Hey guys you might have come across me on one of the internship pages but I need to know a few things.

I've been offered a Internship at the Internship 4 America company and they've offered me a IT intern position. I told them my situation saying i've graduated from University last yr in the UK and wanted to do a Internship in the USA. The reason I want to this is because I want to gain international experience and sample a new culture etc. Anyway I got a reply saying i got accepted, which was exciting. I've already had 2 interviews over the phone and they sound really nice but you know what they say....when something sounds good to be true, it probably is.

But I've read somewhere that this company is a fake and they scam you big time.
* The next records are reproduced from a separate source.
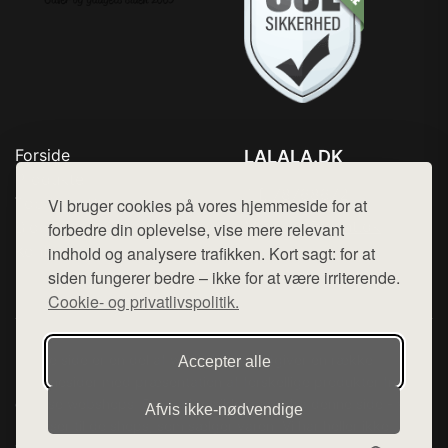
Forside
LALALA.DK
Produkter
Tlf. 78768672
Top Rabatter
Vi bruger cookies på vores hjemmeside for at
Mail:
hej@want.dk
Blog
forbedre din oplevelse, vise mere relevant
Kontakt
indhold og analysere trafikken. Kort sagt: for at
Cookie- og privatlivspolitik
siden fungerer bedre – ikke for at være irriterende.
Cookie- og privatlivspolitik.
Denne side er en del af want.dk, der udgiver en række
Accepter alle
hjemmesider med præsentation af forskellige produkter fra
diverse webshops. Der sælges ikke varer fra denne side - vi
Afvis ikke‑nødvendige
henviser til de shops, som sælger varen. Vi har heller ikke
varerne på lager.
Its roughly around $3,647 or something for this 18 month programme and they provide you with free housing and pay you a stipend of $6.55 per hour which isnt much. I think the programme itself is expensive but is that how much internship programs cost?

I would like to know if anyone recently or in the past has taken up an internship with this company? I am desperate to do an internship in the USA but havin second thoughts right now....can anyone out there help me please?


----------



## Bevdeforges (Nov 16, 2007)

I have to say that their website doesn't inspire great confidence. If they are a legit program, it seems odd that they are operating from a "freebie" website parking service.

They have tightened up the requirements a bit for the "exchange" visa (J category). You might be interested in the following: Office of Exchange Coordination and Designation which is a list of the designated sponsors for exchange programs covered by the J visa.
Cheers,
Bev


----------



## ChungyUK (Feb 27, 2008)

Bevdeforges said:


> I have to say that their website doesn't inspire great confidence. If they are a legit program, it seems odd that they are operating from a "freebie" website parking service.
> 
> They have tightened up the requirements a bit for the "exchange" visa (J category). You might be interested in the following: Office of Exchange Coordination and Designation which is a list of the designated sponsors for exchange programs covered by the J visa.
> Cheers,
> Bev


I've heard from somebody that Internships in the USA are free and you shouldn't have to pay a penny. I not too sure exactly how internships really work but to pay a sum of $3,647 to take up a program for 18 months, is that the average cost? 

Is there anyone out there who has taken an internship from the company "Internship 4 America" in the past? any feedback would be appreciated


----------



## ChungyUK (Feb 27, 2008)

ChungyUK said:


> I've heard from somebody that Internships in the USA are free and you shouldn't have to pay a penny. I not too sure exactly how internships really work but to pay a sum of $3,647 to take up a program for 18 months, is that the average cost?
> 
> Is there anyone out there who has taken an internship from the company "Internship 4 America" in the past? any feedback would be appreciated


Has anyone taken up an internship program with Internship 4 America?


----------